Tuesday, February 26, 2008

Question of the Week: Does Negative Campaigning Work?

Yes and no.
First, it really depends on the mood of the election. As we talked about in class, if people are sick of that kind of stuff, voters will really be turned off by negative campaigning. On the other hand, criticisms can be important in an election to point out inconsistencies and problems with opposing candidates.

Something dubbed a negative campaign may not always necessarily be a negative campaign. There are several different genres of campaigns. A campaign ad may just flat-out smear and rip into a candidate with falsehoods, name-calling, and half-truths. In my opinion, this is the worst kind of negative campaigning as it intentionally misleads and does not even reference the candidate who is paying for the ad--it just rips into the other person.

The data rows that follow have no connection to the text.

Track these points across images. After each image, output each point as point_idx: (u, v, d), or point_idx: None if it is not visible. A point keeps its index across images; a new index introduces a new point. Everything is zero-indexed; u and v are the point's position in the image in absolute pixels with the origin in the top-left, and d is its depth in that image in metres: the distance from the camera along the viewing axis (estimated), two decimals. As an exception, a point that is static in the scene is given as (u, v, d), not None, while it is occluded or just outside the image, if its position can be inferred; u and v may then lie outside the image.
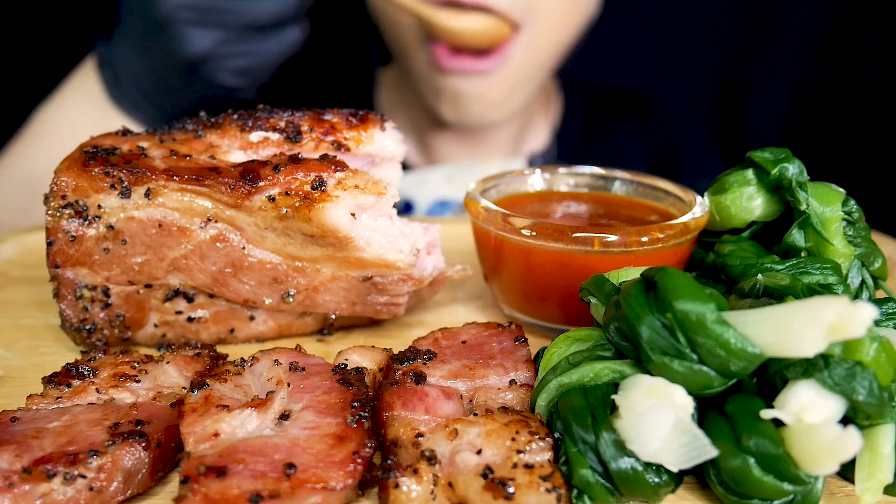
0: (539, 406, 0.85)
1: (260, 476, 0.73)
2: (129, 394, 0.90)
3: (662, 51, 2.83)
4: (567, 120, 2.29)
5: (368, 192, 1.01)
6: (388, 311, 1.11)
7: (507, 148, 2.18)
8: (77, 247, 1.01)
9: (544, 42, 1.89)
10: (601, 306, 0.91)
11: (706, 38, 2.81)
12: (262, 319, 1.12)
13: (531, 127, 2.23)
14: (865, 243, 1.03)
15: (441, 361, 0.95)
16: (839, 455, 0.71)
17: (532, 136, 2.24)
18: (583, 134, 2.28)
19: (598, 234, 1.05)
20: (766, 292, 0.87)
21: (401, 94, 2.18)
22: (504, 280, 1.16)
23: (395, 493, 0.74)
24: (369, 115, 1.10)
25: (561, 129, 2.27)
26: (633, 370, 0.81)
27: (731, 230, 1.10)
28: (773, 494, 0.75)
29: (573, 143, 2.25)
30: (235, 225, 1.02)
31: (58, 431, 0.80)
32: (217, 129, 1.07)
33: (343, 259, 1.05)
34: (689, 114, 2.60)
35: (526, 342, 0.99)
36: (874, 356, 0.76)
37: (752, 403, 0.77)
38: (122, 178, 0.99)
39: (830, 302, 0.72)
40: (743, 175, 1.08)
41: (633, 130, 2.33)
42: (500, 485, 0.73)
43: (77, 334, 1.06)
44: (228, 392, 0.87)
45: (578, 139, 2.27)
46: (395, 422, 0.83)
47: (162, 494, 0.82)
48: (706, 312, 0.75)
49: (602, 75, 2.66)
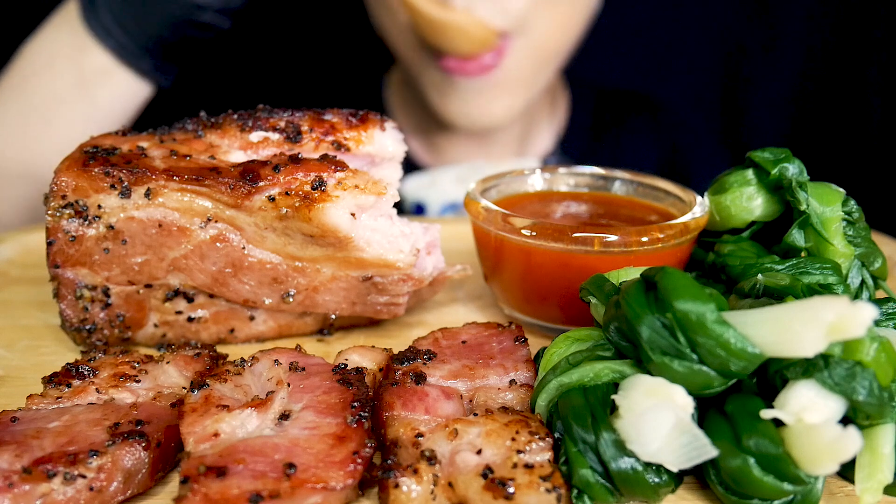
0: (539, 406, 0.85)
1: (260, 476, 0.73)
2: (129, 394, 0.90)
3: (663, 50, 2.83)
4: (574, 121, 2.28)
5: (368, 192, 1.01)
6: (388, 311, 1.12)
7: (513, 148, 2.18)
8: (77, 247, 1.01)
9: (544, 44, 1.89)
10: (601, 306, 0.91)
11: (707, 37, 2.81)
12: (262, 319, 1.12)
13: (537, 128, 2.23)
14: (865, 243, 1.03)
15: (441, 361, 0.95)
16: (839, 455, 0.71)
17: (538, 138, 2.24)
18: (591, 135, 2.27)
19: (598, 234, 1.05)
20: (766, 292, 0.87)
21: (407, 95, 2.19)
22: (504, 280, 1.16)
23: (395, 493, 0.74)
24: (369, 115, 1.10)
25: (568, 131, 2.26)
26: (633, 370, 0.81)
27: (731, 230, 1.10)
28: (773, 494, 0.75)
29: (581, 145, 2.25)
30: (235, 225, 1.02)
31: (58, 431, 0.80)
32: (217, 129, 1.07)
33: (343, 259, 1.05)
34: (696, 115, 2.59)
35: (526, 342, 0.99)
36: (874, 356, 0.76)
37: (752, 403, 0.77)
38: (122, 178, 0.99)
39: (830, 302, 0.72)
40: (743, 175, 1.08)
41: (642, 132, 2.32)
42: (500, 485, 0.73)
43: (77, 334, 1.06)
44: (228, 392, 0.87)
45: (587, 140, 2.26)
46: (395, 422, 0.83)
47: (162, 494, 0.82)
48: (706, 312, 0.75)
49: (604, 74, 2.66)
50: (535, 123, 2.22)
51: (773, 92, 2.81)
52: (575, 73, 2.32)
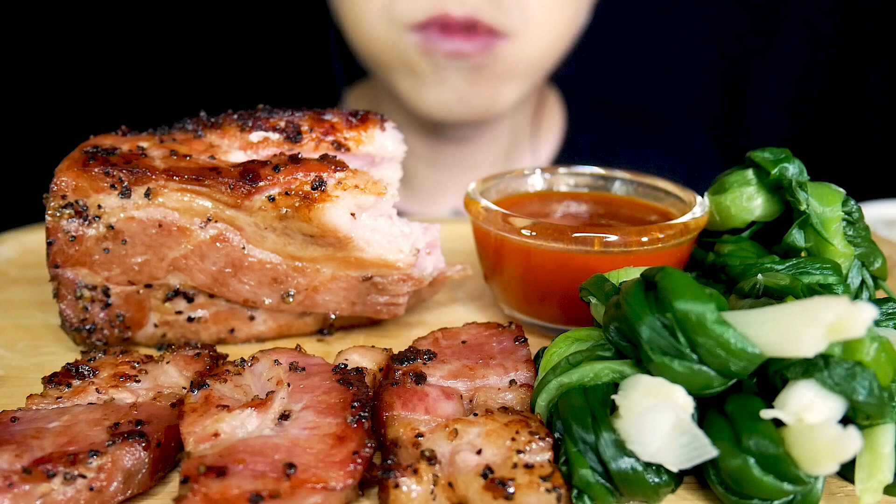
0: (539, 406, 0.85)
1: (260, 476, 0.73)
2: (129, 394, 0.90)
3: (663, 51, 2.83)
4: (573, 139, 2.21)
5: (368, 192, 1.01)
6: (388, 311, 1.11)
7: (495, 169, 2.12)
8: (77, 247, 1.01)
9: (537, 47, 1.84)
10: (601, 306, 0.91)
11: (707, 38, 2.81)
12: (262, 319, 1.12)
13: (520, 148, 2.16)
14: (865, 243, 1.03)
15: (441, 361, 0.95)
16: (839, 455, 0.71)
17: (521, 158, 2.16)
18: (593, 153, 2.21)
19: (598, 234, 1.05)
20: (766, 292, 0.87)
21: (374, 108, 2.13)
22: (504, 280, 1.16)
23: (395, 493, 0.74)
24: (369, 114, 1.10)
25: (566, 148, 2.20)
26: (633, 370, 0.81)
27: (731, 230, 1.10)
28: (773, 494, 0.75)
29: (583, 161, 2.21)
30: (235, 225, 1.02)
31: (58, 431, 0.80)
32: (217, 129, 1.07)
33: (343, 259, 1.05)
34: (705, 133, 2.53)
35: (526, 342, 0.99)
36: (874, 356, 0.76)
37: (752, 403, 0.77)
38: (122, 178, 0.99)
39: (830, 302, 0.72)
40: (743, 175, 1.08)
41: (650, 149, 2.27)
42: (500, 485, 0.73)
43: (77, 334, 1.06)
44: (228, 392, 0.87)
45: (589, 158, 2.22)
46: (395, 422, 0.83)
47: (162, 494, 0.82)
48: (706, 312, 0.75)
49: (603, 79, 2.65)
50: (519, 143, 2.14)
51: (773, 92, 2.81)
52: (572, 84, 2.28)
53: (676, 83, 2.85)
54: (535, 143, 2.20)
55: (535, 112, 2.19)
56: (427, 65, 1.80)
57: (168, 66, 2.54)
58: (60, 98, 2.48)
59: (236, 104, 1.13)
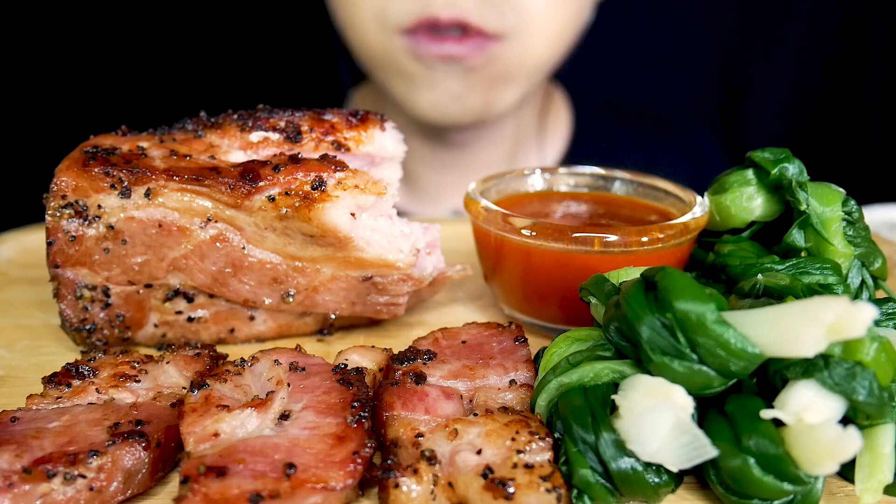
0: (539, 406, 0.85)
1: (260, 476, 0.73)
2: (129, 394, 0.90)
3: (663, 51, 2.83)
4: (580, 141, 2.19)
5: (368, 192, 1.01)
6: (388, 311, 1.11)
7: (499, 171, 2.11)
8: (77, 247, 1.01)
9: (536, 48, 1.83)
10: (601, 306, 0.91)
11: (707, 38, 2.81)
12: (262, 319, 1.12)
13: (526, 150, 2.14)
14: (865, 243, 1.03)
15: (441, 361, 0.95)
16: (839, 455, 0.71)
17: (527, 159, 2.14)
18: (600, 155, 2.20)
19: (598, 234, 1.05)
20: (766, 292, 0.87)
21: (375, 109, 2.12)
22: (504, 280, 1.16)
23: (395, 493, 0.74)
24: (369, 114, 1.10)
25: (572, 150, 2.17)
26: (633, 370, 0.81)
27: (731, 230, 1.10)
28: (773, 494, 0.75)
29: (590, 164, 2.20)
30: (235, 225, 1.02)
31: (58, 431, 0.80)
32: (217, 129, 1.07)
33: (343, 259, 1.05)
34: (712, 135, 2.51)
35: (526, 342, 0.99)
36: (874, 356, 0.76)
37: (752, 403, 0.77)
38: (122, 178, 0.99)
39: (830, 302, 0.72)
40: (743, 175, 1.08)
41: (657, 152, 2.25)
42: (500, 485, 0.73)
43: (77, 334, 1.06)
44: (228, 392, 0.87)
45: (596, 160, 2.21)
46: (395, 422, 0.83)
47: (162, 494, 0.82)
48: (706, 312, 0.75)
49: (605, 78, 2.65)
50: (522, 146, 2.12)
51: (773, 92, 2.81)
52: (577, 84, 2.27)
53: (677, 83, 2.85)
54: (541, 145, 2.19)
55: (540, 113, 2.18)
56: (418, 68, 1.80)
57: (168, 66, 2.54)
58: (60, 98, 2.48)
59: (240, 105, 1.13)
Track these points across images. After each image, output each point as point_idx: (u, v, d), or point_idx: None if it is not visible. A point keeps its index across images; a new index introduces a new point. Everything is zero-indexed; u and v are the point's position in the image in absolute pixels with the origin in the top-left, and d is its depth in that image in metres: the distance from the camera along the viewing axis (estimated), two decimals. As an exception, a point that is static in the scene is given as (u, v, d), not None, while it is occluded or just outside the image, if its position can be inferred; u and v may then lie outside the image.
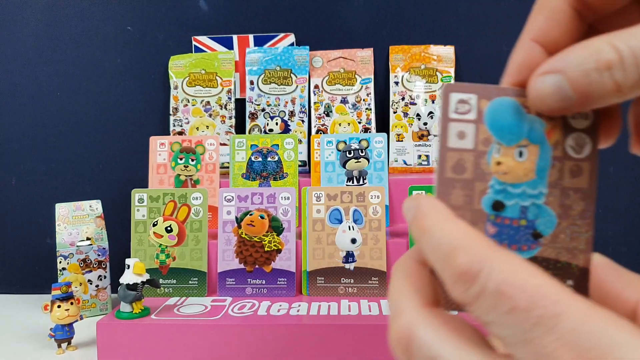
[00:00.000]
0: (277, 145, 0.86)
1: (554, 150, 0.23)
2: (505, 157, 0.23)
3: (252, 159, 0.86)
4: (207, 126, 0.91)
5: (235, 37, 0.95)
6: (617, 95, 0.20)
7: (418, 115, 0.90)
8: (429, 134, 0.90)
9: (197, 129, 0.91)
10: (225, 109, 0.92)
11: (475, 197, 0.23)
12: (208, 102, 0.92)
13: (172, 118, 0.92)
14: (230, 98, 0.92)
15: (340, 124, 0.92)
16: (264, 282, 0.74)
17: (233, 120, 0.92)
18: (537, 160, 0.23)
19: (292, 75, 0.93)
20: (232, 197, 0.76)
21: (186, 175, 0.87)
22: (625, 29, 0.19)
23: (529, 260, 0.19)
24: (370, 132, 0.91)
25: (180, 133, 0.91)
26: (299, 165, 0.90)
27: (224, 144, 0.91)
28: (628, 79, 0.19)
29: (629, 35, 0.19)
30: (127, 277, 0.66)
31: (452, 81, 0.90)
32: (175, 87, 0.92)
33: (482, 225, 0.22)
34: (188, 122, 0.92)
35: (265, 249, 0.74)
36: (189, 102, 0.92)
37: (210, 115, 0.91)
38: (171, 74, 0.93)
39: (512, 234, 0.23)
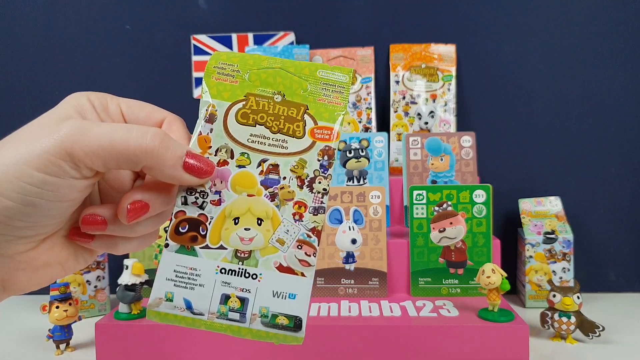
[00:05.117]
0: (277, 144, 0.86)
1: (456, 156, 0.80)
2: (435, 161, 0.81)
3: (252, 158, 0.86)
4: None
5: (234, 36, 0.95)
6: None
7: (419, 114, 0.90)
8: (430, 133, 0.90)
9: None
10: None
11: (424, 180, 0.81)
12: None
13: None
14: None
15: (340, 124, 0.92)
16: (263, 282, 0.73)
17: None
18: (449, 161, 0.80)
19: (292, 74, 0.93)
20: (232, 197, 0.75)
21: (185, 175, 0.87)
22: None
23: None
24: (370, 131, 0.91)
25: None
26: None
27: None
28: None
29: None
30: (126, 278, 0.66)
31: (453, 80, 0.90)
32: None
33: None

A second type, one I like to call "two truths and a lie", states some things about the opposing candidate, sometimes true and sometimes false, but then compares those things to the candidate's positions the ad is purporting.

The third type is like the last one, but the ad is actually honest and points out very concerning things an opposing candidate supports, and this is a very important part of politics in that it points out real concerns to voters. It casts a candidate in a light that says "I do not support these positions" and draws clear differences between candidates so voters can decide.

Unfortunately, campaigns are rarely honest, so we are not often exposed to the truth or the whole truth, but pointing out differences between candidates, which I would not call "negative campaigning" is much better than flat out smearing a candidate with falsehoods and lies.

I think negative ads might be more beneficial to candidates who are running against an incumbent. Controversial things will get more free air time for the candidate and more name recognition for the person who is trying to make a name for themselves. Also, campaigns against an incumbent are often dubbed "negative campaigns" because the candidate has political ammunition in the sense that he can point out inconsistencies between policies the incumbent pursued previously and what they are saying on the current campaign trail.